Final answer:
The question involves calculating the equation of motion for a mass attached to a spring released from rest in an example of simple harmonic motion. By applying Newton's second law and Hooke's law, the spring constant is determined, and the SHM equations are used to derive position, velocity, and acceleration as functions of time.
Step-by-step explanation:
The question involves a mass attached to a spring that is released from rest and the task is to find the equation of motion for the system. This scenario depicts simple harmonic motion (SHM), which is a common topic in physics, specifically in the study of oscillations. To find the equation of motion, we use Hooke's law and the properties of SHM. When the mass is released from rest 4 inches above the equilibrium position of a spring (stretched 4 inches by the mass), we first need to determine the force constant of the spring, k, using the weight of the mass and the distance of stretch. Then, applying Newton's second law, we can express the motion using the second-order differential equation that characterizes SHM, and solve for the position of the mass as a function of time.

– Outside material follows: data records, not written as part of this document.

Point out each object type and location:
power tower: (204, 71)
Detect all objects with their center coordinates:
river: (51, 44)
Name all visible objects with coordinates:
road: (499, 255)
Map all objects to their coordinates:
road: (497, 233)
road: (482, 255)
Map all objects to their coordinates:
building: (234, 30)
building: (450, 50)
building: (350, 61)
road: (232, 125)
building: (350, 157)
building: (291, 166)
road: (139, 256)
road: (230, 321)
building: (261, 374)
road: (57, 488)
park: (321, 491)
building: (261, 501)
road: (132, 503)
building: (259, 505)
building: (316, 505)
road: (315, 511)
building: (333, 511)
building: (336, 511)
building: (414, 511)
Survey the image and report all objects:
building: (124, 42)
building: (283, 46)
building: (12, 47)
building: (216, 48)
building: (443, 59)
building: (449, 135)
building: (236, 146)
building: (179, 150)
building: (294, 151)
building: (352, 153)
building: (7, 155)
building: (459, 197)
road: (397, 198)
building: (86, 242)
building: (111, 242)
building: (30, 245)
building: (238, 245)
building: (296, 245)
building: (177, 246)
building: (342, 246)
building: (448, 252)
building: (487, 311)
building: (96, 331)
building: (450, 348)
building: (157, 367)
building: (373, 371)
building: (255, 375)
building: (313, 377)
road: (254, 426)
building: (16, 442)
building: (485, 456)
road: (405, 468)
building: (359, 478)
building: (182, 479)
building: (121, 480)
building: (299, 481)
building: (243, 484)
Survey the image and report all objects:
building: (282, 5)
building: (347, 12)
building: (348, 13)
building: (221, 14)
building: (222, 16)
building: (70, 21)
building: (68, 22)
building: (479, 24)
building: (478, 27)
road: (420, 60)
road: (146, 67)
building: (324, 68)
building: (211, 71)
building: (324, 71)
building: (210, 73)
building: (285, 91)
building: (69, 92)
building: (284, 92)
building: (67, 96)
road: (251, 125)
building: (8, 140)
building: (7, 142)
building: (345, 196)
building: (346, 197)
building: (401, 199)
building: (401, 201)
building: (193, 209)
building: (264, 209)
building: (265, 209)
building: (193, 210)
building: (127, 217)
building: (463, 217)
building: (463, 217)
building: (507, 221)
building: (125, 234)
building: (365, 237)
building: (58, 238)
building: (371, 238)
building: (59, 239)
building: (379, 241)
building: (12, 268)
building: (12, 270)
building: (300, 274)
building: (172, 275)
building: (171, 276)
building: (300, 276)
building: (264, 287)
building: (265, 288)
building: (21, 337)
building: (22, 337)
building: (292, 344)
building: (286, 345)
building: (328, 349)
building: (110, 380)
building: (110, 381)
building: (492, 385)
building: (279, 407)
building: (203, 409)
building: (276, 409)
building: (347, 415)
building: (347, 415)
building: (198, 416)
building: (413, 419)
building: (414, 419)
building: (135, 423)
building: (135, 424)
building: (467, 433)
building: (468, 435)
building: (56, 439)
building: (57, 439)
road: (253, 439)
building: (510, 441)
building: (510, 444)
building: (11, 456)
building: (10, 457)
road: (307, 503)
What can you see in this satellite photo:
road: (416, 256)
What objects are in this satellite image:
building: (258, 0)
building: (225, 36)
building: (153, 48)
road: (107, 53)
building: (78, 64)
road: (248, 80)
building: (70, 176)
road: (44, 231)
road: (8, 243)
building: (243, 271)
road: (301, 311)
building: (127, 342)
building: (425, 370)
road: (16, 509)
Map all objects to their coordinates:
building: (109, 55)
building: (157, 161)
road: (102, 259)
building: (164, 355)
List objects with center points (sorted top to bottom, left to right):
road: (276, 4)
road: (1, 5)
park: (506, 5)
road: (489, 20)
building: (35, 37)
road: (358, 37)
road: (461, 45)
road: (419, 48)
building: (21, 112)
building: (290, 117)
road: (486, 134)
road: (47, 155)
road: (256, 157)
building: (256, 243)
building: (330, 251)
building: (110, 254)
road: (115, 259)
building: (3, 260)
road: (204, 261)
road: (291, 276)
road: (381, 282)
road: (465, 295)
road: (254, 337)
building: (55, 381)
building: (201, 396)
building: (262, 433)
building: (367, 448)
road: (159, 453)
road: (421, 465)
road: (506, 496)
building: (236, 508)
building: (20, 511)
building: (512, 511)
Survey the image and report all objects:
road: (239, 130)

The force constant k is found by converting the weight of the mass to Newtons (since weight is a force) and dividing it by the stretch of the spring converted to meters. The weight is W = mg = 24 lb (using 1 lb = 4.44822 N and 1 inch = 0.0254 m). The spring constant k is W / 4 inches. Next, using the classical SHM equation x(t) = A cos(\(\omega t + \phi\)), where \(\omega = \sqrt{k/m}\) is the angular frequency, we can find the equation of motion. The amplitude A, initial phase \phi, and mass m can be derived from the given conditions (initial displacement and rest condition).
We can then calculate the position, velocity, and acceleration of the mass at any given time t using the derivatives of the equation of motion. For velocity v(t), we take the first derivative of position with respect to time, and for acceleration a(t), we take the second derivative.